Obra poética

Edições

Trecho retirado de Renato Lessa, “À guisa de posfácio: o trajeto leviano”, In: Renato Lessa & Rosana Kohl Bines (orgs.), Mundos de Primo Levi, Rio de Janeiro: Editora da PUC-Rio, 2021.

Parte expressiva da poesia de Primo Levi viria a ser publicada no Brasil, graças à criteriosa seleção e tradução de Mauricio Santanna Dias, sob o título de Mil sóis: poemas escolhidos. A apresentação ao volume exibe de modo também claro o quadro no qual se inscreve a poesia leviana:

“Vindo de uma experiência infernal que emudeceu ou desarticulou para sempre não poucos sobreviventes, talvez o maior traço de Levi tenha sido justamente o de tornar dizível o que a muitas almas puras inefável, dar concretude e visibilidade ao ‘mundo às avessas’ – como se referia a Auschwitz -, traduzir o horror absoluto em palavras claras, cristalinas, e às vezes até jocosas”.

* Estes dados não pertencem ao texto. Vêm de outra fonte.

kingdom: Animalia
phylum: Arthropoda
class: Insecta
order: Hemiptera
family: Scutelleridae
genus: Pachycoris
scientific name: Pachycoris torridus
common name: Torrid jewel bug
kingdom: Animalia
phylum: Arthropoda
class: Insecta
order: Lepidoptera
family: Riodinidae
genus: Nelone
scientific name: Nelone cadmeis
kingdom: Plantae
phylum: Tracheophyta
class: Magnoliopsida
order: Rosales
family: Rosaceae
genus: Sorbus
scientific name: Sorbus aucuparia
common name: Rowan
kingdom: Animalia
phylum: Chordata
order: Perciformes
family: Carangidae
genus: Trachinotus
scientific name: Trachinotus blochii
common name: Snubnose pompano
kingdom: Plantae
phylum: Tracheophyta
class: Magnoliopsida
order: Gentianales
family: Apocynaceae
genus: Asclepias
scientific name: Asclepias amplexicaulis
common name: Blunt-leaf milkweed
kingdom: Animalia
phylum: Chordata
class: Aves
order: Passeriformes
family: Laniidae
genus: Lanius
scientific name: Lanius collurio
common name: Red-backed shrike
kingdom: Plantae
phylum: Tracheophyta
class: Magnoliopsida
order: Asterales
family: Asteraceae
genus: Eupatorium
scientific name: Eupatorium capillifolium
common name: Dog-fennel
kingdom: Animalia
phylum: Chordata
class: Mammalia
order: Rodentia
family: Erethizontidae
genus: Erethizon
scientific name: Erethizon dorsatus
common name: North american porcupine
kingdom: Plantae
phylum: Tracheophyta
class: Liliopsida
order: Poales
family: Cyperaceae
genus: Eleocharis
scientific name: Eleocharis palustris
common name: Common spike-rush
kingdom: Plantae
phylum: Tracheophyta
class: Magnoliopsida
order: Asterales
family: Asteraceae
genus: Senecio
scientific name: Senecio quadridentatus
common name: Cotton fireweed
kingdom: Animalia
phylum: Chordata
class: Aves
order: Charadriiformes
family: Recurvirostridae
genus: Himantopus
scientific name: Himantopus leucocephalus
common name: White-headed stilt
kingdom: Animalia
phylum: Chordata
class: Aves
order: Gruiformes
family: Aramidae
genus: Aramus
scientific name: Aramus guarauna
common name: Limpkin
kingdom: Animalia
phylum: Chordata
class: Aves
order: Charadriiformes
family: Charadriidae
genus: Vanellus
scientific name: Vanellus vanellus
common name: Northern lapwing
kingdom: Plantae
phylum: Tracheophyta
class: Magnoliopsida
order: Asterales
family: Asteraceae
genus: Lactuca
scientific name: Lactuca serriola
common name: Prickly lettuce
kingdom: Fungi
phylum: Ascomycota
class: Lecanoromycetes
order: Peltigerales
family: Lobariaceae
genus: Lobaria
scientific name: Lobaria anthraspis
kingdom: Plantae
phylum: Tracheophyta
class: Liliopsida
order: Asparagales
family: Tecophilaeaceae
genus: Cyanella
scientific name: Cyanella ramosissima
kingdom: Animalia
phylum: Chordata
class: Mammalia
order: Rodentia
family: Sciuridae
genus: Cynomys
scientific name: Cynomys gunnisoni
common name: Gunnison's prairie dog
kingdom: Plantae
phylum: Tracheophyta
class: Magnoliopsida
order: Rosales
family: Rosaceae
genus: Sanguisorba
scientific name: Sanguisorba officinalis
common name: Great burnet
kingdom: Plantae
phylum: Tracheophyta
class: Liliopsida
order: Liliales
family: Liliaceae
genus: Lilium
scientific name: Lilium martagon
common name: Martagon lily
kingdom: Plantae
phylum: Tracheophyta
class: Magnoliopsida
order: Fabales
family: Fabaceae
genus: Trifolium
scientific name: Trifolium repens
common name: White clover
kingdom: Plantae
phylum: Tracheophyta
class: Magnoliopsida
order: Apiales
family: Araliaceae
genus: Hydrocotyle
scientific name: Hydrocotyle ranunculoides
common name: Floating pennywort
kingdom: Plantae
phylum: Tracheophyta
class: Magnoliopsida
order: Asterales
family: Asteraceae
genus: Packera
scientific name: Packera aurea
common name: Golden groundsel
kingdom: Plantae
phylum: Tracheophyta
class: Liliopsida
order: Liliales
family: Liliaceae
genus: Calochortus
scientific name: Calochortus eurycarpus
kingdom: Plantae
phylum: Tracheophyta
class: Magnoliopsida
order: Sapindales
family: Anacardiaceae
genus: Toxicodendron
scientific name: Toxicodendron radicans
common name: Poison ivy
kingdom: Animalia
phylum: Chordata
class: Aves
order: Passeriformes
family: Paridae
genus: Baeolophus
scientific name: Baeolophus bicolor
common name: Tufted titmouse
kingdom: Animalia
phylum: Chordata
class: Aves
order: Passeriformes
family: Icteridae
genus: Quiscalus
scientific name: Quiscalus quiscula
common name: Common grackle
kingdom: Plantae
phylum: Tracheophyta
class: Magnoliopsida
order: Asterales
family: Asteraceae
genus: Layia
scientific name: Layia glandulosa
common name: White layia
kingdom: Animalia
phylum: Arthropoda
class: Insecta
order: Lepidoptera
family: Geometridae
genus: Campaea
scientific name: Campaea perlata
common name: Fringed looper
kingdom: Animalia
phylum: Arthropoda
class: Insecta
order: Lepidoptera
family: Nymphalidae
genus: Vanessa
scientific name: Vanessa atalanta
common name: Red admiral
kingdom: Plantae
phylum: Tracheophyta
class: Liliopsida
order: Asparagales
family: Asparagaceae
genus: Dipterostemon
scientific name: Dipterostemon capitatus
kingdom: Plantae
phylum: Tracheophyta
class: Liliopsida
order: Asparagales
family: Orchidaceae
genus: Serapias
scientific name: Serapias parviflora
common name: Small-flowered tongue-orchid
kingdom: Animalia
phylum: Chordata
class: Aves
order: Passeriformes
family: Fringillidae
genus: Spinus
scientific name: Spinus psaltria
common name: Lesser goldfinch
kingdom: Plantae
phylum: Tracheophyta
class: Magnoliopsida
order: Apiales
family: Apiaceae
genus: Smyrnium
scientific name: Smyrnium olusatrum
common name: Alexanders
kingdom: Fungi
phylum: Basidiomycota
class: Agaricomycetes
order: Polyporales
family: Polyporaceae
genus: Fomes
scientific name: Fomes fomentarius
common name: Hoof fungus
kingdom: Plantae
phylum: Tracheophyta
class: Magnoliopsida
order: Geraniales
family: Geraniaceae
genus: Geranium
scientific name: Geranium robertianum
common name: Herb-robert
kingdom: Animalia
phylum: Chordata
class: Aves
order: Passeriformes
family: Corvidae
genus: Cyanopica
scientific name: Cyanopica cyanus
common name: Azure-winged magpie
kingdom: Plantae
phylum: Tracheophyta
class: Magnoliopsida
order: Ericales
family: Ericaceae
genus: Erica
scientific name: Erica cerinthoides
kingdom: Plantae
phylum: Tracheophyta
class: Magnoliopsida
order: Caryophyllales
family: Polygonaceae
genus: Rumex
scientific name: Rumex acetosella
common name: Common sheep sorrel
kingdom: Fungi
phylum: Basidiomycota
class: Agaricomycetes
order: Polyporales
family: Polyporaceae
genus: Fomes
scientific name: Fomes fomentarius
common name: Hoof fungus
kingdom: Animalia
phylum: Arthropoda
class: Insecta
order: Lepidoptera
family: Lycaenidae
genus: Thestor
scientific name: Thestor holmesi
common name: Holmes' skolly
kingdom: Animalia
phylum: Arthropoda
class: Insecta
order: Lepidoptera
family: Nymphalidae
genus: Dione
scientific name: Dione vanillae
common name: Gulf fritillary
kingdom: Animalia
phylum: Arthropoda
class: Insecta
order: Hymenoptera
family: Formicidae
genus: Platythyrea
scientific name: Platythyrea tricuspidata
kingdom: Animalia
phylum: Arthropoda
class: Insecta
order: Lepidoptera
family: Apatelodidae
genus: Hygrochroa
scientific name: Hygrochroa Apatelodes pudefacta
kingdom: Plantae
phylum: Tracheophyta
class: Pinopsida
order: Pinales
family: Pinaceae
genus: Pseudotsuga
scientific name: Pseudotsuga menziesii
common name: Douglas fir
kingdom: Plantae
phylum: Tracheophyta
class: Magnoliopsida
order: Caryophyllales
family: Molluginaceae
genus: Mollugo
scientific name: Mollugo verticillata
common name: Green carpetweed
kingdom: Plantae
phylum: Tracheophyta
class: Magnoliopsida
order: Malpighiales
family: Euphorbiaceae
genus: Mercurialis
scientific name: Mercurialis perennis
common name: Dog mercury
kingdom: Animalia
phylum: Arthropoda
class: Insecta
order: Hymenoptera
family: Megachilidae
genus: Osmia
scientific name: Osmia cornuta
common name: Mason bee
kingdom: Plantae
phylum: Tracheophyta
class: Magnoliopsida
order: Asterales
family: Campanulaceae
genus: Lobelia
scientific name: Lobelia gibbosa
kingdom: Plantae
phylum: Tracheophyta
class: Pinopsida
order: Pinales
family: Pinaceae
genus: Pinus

Segundo Marco Belpoliti, o primeira texto publicado de Primo Levi teria sido um poema – “Crescenzago” -, em 1943. A atividade poética, com efeito, acompanhou toda a trajetória do escritor, com publicações esparsas e em veículos diversos, entre os quais a revista editada por Giorgio Bassani, “Bottegha Oscura”. Em 1970 Levi reuniu vinte e três poemas seus, em uma edição privada, com apenas trezentos exemplares e sem indicação de autoria. Cinco anos depois um pequeno volume com vinte e seis peças foi publicado pela editora All’Insegna del Pesce d’Oro, sob o título de L’osteria di Brema (A taberna de Brema). Em 1984, a editora Garzanti publicou um volume mais consistente de poesias de Primo Levi – Ad ora incerta (Em hora incerta) -, reunindo 63 de sua própria autoria e dez traduções de poetas diversos, entre os quais oito poemas de Heinrich Heine. No ano seguinte, o livro viria a receber dois importantes prêmios: o 35º Prêmio Nacional de Poesia Giosue Carducci e o Premio Abetone. 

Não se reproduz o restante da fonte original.